Übernimmst du Verantwortung für dein Leben oder sind es die Vermieter, die Arbeitgeber oder die Politik, denen du dich ausgeliefert siehst? Siehst du deine Handlungsspielräume und nutzt du sie auch? Gestehst du dir ehrlich deinen Anteil an den Umständen an? Sind es die Lehrer, die dir oder deinen Kindern schlecht wollen oder eher doch die eigene mangelnde Lerndisziplin? Und wenn ersteres, hast du den Mut für ein klärendes Gespräch?
Wer steht an deiner Seite? Mit wem redest du über Ihre Probleme? Wen fragst du um Rat? Mit wem erlebst du entspannte, fröhliche Zeiten?
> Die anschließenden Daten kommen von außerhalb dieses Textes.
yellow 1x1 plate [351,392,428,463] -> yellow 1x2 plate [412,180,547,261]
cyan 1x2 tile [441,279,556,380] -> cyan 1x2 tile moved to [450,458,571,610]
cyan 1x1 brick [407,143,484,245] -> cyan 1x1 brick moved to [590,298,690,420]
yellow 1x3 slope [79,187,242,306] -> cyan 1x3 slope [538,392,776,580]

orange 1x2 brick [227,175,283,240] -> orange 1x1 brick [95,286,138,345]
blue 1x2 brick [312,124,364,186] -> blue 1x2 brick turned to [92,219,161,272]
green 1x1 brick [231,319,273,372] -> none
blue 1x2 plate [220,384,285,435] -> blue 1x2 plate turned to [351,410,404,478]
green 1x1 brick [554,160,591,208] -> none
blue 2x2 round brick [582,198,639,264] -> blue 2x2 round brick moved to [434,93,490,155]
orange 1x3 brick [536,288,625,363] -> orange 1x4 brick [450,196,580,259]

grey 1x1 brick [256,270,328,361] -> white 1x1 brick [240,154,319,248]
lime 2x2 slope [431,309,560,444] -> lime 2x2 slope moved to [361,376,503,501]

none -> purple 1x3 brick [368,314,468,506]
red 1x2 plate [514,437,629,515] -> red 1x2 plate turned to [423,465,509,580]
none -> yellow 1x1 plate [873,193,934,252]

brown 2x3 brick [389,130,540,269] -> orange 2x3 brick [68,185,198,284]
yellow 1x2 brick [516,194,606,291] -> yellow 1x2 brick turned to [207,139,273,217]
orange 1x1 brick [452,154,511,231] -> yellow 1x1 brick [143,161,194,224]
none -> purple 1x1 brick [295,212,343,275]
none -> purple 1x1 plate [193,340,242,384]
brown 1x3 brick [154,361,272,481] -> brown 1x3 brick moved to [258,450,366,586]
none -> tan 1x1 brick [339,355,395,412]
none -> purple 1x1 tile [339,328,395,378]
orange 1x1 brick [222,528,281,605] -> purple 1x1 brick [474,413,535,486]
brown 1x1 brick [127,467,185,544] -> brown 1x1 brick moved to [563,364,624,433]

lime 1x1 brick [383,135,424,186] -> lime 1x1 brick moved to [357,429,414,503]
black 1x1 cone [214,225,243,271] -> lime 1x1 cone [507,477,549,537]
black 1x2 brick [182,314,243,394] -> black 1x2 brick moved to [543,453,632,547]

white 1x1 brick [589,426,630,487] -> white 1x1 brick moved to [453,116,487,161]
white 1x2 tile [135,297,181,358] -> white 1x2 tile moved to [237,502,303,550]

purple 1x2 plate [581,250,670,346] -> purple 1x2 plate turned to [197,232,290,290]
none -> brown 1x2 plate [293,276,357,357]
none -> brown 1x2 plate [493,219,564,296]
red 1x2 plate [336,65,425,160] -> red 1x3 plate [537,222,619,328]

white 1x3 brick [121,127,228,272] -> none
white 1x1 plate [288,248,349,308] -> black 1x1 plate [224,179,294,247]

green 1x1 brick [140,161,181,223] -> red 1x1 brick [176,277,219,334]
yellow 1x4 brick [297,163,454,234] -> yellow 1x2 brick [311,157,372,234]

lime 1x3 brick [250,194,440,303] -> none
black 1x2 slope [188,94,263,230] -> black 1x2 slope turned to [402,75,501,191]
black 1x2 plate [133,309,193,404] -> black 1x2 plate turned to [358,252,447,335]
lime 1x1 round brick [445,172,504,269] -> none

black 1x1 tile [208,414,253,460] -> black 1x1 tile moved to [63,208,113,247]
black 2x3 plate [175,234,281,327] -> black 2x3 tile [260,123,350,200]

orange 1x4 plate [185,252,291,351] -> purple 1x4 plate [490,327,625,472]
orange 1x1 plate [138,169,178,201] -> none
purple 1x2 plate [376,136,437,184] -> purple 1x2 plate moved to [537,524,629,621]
Bei vielen Menschen ist auch der tierische Partner der Kumpel, der immer da ist, der Hund, der nicht von der Seite weicht oder das Pferd, das mit einem durch Dick und Dünn geht oder einen auch zum Turniersieg trägt.
Hast du Pläne, Visionen, Wünsche? Möchtest du noch etwas erreichen, bspw. den Garten neu gestalten, eine Reise machen, kochen oder Brot backen lernen, einen Pullover stricken, ein Regal bauen, eine neue Sportart anfangen oder zumindest ein bisschen joggen,…..
Was steht auf deinem Zettel? Ist er voll, halb leer, leer oder voll und du traust dir nicht zu, irgendwo anzufangen? Hier ein paar Tipps:
Jeder Weg beginnt mit dem ersten Schritt
Fang klein an.
Verabrede dich diese Woche mit einer Freundin.
Geh eine Runde spazieren und ab und an mal mit Stechschritt, bis du ein wenig außer Puste kommst.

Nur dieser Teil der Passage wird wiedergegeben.